Al lado, el equipo arqueológico sigue perfilando la fosa donde los utensilios arañan la tierra para ir desenterrando la historia de un país desmemoriado. Una nación de rojos y azules, para algunos, donde otros solo viven cultura de paz.
“En casa no ha habido espíritu de revancha”, asevera. Cuando a Julián El Comunista le decían fulano fue el que dio el chivatazo, mengano el que le pegó el tiro, contestaba: “Cualquiera sabe cómo le obligaron y lo que tendría que pasar ese hombre también”. Nunca alimentó el deseo de venganza.

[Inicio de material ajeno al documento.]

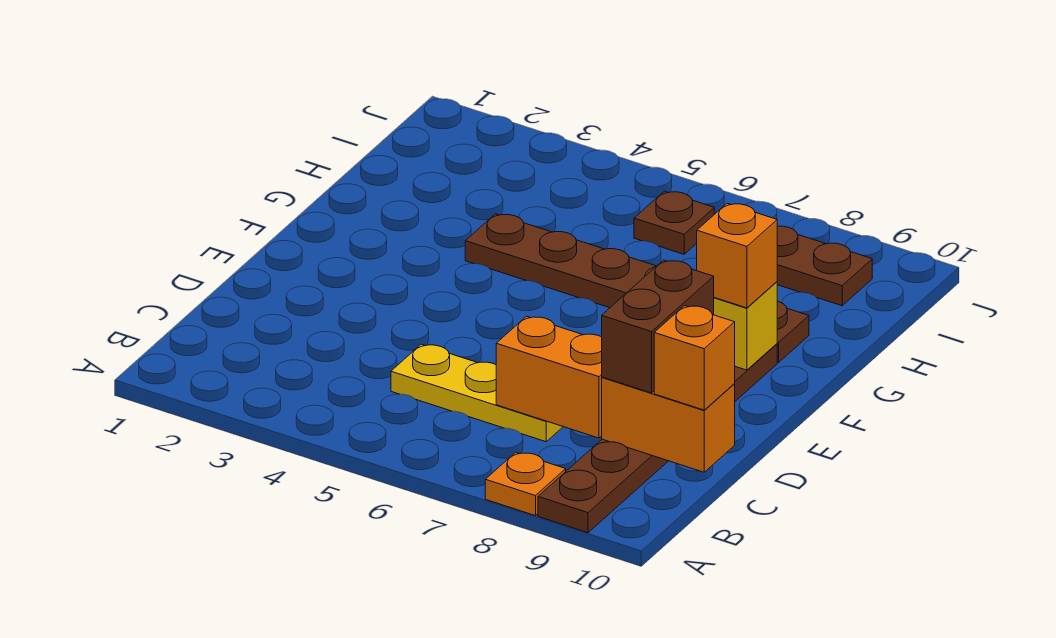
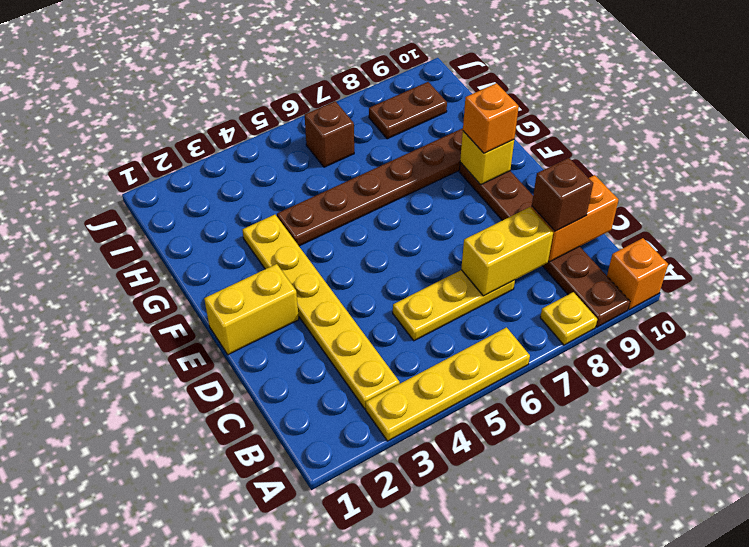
none -> yellow plate A3:A6 level 1
orange plate A8 level 1 -> yellow plate A8 level 1
none -> yellow plate B3:G3 level 1
orange brick C7:C8 level 2 -> yellow brick C7:C8 level 2
brown brick C9:D9 level 3 -> brown brick C9 level 3
orange brick C10 level 3 -> orange brick A10 level 1
none -> yellow brick E1:E2 level 1
brown plate I6 level 1 -> brown brick I6 level 1

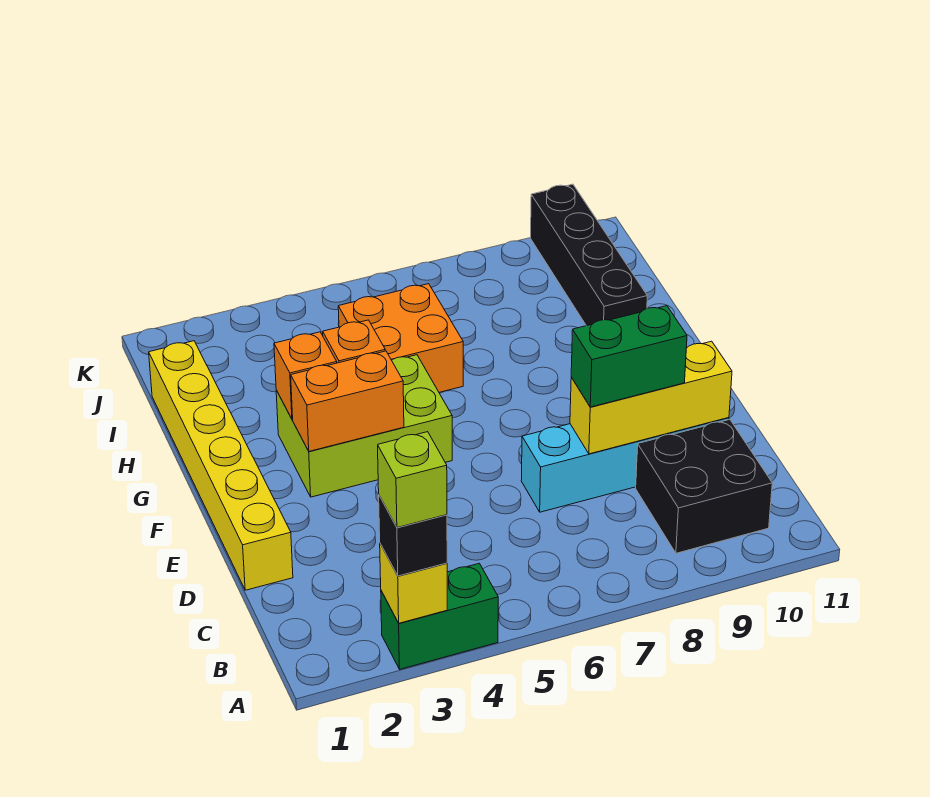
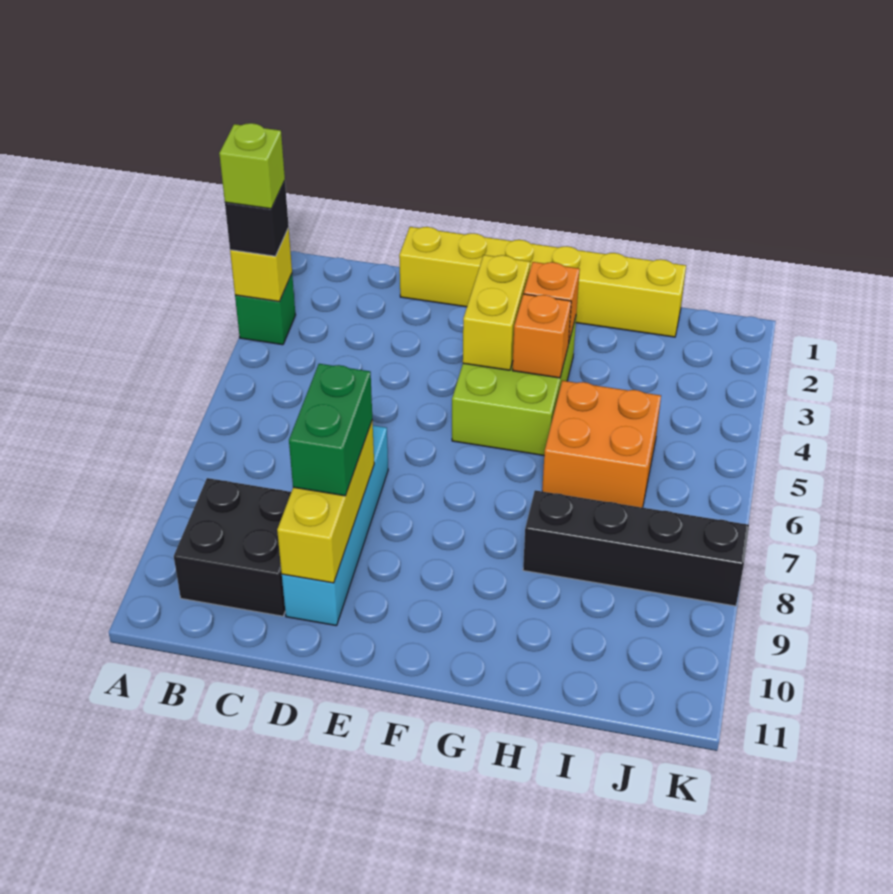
green brick A3:A4 level 1 -> green brick A3 level 1
orange brick F3:F4 level 2 -> yellow brick F3:F4 level 2
black brick H10:K10 level 1 -> black brick H8:K8 level 1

Pero cuando le decían 'Julián, hay que perdonar', respondía sin titubeos: “Sí, yo estoy dispuesto a perdonar, pero a ver cuándo viene un hijo de la gran puta aquí a pedirme perdón, que le voy a perdonar, pero por qué no viene, dónde están los que van a pedirme perdón”. O al clásico ‘abrir heridas’, argumento del franquismo sociológico que destrozaba con “las heridas son mías y si a alguien le duele no le va a doler más que a mí, seguro. Déjame a mí con mis heridas y sigue tú con tu victoria”.